Un simple email peut servir de preuve dans le cadre d’un licenciement considéré comme abusif. C’est à cette conclusion qu’est arrivée la Cour de cassation dans un arrêt opposant une salariée et son employeur.
Une salariée s’était fait licencier pour faute grave car un mois après la fin de son congé maladie, elle n’avait toujours pas réintégré son poste sans le moindre justificatif. C’est en tout cas ce qu’affirme son employeur qui, un mois après la fin de son arrêt, lui adressera un courrier : « Lors de l’entretien préalable, vous n’avez donc aucune explication de nature à me permettre de modifier mon appréciation à ce sujet. Eu égard à la gravité de la faute qui vous est reprochée, votre maintien dans l’entreprise s’avère impossible. » Et celui-ci de la licencier sans indemnité de préavis.
Cette version était cependant contestée par l’employée qui affirme qu’à l’issue de son arrêt maladie, l’employeur lui a demandé de « ne plus revenir travailler ».
L’affaire avait été portée devant les juridictions prud'hommales. Pour justifier du caractère abusif de ce licenciement, la salarie produira un email venant de l’adresse du site de son employeur et signée au nom d’Alban X.

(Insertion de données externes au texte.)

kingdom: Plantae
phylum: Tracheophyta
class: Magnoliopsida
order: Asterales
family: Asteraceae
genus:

« Salut grosse vache (…) j’attends toujours ta lettre de démission car après mon comportement tu dois bien comprendre que je ne veux plus voir ta gueule et qu’il est hors de question que je débourse un centime pour ton licenciement ! ! ! ! ! Et pas la peine que tu me casses les couilles avec tes conneries de prud’homme parce que moi j’ai un avocat et je t’enfoncerai encore plus que je l’ai déjà fais et crois moi c’est possible (…) Alors je te préviens envoie moi ta lettre et plus vite que ça, tu vas enfin bouger ton gros cul pour quelque chose ! ! ! ! !(…) Et t’avises pas d’essayer de me la faire à l’envers avec la Marjorie sinon tu vas voir ce que c’est du harcèlement, je vais te montrer ce que c’est moi une dépression grosse vache ! ! ! ! Alors ? ? ? ? ? ? tu regrettes toujours pas ? ? ? ? il aurait peut être été plus simple de coucher finalement ! ! ! l maintenant t’a plus rien, plus de boulot, plus d’argent et toujours pas de mec tu peux la faire ta dépression ! ! ! ! Juste pour info change de secteur je t’ai grillé chez toutes les banques tu feras plus rien dans ce métier. A bon entendeur salut ! ! ! ! ! ! ! ».
Un email suivi d’un tout aussi fleuri « PS : tes heures sup tu peux te les foutre au cul ».
Pas de signature électronique
Ce simple email pouvait-il appuyer les arguments de l’ex salariée? La cour d’appel a répondu par l’affirmative. Il ordonnera le versement d’une indemnité de 4 000 euros, en raison des circonstances brutales et vexatoires du licenciement en plus de 5 000 euros pour licenciement sans cause réelle et sérieuse.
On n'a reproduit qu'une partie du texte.